## TRECHO SELECIONADO
--------------------------------

EDUCAÇÃO
Defensoria aciona Justiça de Alagoas para manter alunos na Uncisal
ADI pede, em caráter cautelar, a suspensão dos processos que tratam da Lei Estadual nº 9.365/2024
A Defensoria Pública de Alagoas acionou o Tribunal de Justiça para tentar manter 158 estudantes já matriculados na Uncisal, após questionamentos à lei que deu bônus de 10% na nota do Enem a candidatos com vínculo com o estado.
A ADI pede, em caráter cautelar, a suspensão dos processos que tratam da Lei Estadual nº 9.365/2024. A norma foi usada no processo seletivo de 2025 e beneficiou candidatos nascidos em Alagoas ou formados em escolas do estado.
Apesar de apontar inconstitucionalidade na lei, a Defensoria sustenta que eventual decisão não deve alcançar alunos que ingressaram enquanto a regra estava válida, para preservar matrículas feitas durante a vigência da norma.
O pedido é assinado pelo defensor público-geral Fabrício Leão Souto e pelo coordenador do Núcleo de Proteção Coletiva, Othoniel Pinheiro. A ação cita segurança jurídica, confiança legítima, boa-fé e modulação de efeitos.
Fabrício afirmou que o caso envolve a constitucionalidade da norma e a preservação de direitos já formados. Segundo ele, os estudantes participaram do processo com base em lei vigente e não devem ser punidos por mudança de entendimento.
“Não estamos discutindo apenas a constitucionalidade da lei, mas também a necessidade de preservar direitos já consolidados. Esses estudantes participaram de um processo seletivo baseado em uma legislação vigente e não podem ser penalizados por uma eventual mudança de entendimento da Justiça. A atuação da Defensoria busca justamente conciliar a observância da Constituição com a proteção da segurança jurídica e da boa-fé dos cidadãos”, destacou o defensor público-geral Fabrício Leão Souto.
A bonificação passou a ser questionada em março deste ano, por ação popular que alegou violação à isonomia e à igualdade. Liminar do desembargador Paulo Zacarias suspendeu o bônus e determinou nova classificação sem a vantagem.
A reclassificação pode levar ao desligamento de 158 alunos já matriculados. Entre eles estão 44 dos 50 aprovados para Medicina, curso atingido pela mudança após a retirada do acréscimo de 10% usado no processo seletivo.

--------------------------------

## DADOS PARA ANÁLISE
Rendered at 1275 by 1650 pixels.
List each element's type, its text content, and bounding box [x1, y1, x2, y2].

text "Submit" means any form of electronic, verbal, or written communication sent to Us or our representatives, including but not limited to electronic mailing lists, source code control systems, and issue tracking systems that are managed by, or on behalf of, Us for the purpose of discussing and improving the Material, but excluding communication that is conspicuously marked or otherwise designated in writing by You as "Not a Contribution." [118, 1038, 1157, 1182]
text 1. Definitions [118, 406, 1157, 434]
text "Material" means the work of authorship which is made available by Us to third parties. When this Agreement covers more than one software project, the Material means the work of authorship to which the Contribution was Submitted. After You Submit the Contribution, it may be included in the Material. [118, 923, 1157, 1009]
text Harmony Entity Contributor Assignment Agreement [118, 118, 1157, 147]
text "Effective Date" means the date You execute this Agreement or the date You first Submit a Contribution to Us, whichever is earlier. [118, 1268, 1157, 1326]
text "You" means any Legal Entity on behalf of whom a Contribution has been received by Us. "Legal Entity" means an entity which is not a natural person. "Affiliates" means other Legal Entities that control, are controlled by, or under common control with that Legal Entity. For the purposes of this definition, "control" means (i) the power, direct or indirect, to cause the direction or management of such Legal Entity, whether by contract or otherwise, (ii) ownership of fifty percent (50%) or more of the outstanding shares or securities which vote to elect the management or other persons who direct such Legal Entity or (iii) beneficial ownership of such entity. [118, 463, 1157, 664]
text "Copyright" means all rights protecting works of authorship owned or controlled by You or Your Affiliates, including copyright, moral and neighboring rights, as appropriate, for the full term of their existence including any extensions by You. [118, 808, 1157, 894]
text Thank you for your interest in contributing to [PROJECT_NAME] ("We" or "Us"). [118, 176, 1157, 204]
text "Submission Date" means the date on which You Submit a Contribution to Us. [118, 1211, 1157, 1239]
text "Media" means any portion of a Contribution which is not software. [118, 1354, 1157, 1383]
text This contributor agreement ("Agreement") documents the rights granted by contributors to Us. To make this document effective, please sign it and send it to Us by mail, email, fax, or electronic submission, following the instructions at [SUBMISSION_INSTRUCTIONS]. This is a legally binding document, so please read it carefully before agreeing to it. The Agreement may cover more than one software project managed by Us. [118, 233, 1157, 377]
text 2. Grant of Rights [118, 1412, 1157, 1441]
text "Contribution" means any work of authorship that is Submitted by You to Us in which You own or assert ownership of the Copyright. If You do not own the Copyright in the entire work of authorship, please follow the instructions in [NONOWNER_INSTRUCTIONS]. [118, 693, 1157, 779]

--------------------------------

## LISTA DE TAREFAS
**a)** Na notícia sobre a Uncisal, quantos dos aprovados para Medicina estão entre os alunos que podem ser desligados?
**b)** Reescreva parte da notícia sobre a Uncisal, trocando "Medicina" por "Odontologia". Comece pelas palavras "A reclassificação pode" e pare depois de "no processo seletivo.".

## RESPOSTAS DAS TAREFAS
**a)** 44 dos 50 aprovados para Medicina.

**b)**
A reclassificação pode levar ao desligamento de 158 alunos já matriculados. Entre eles estão 44 dos 50 aprovados para Odontologia, curso atingido pela mudança após a retirada do acréscimo de 10% usado no processo seletivo.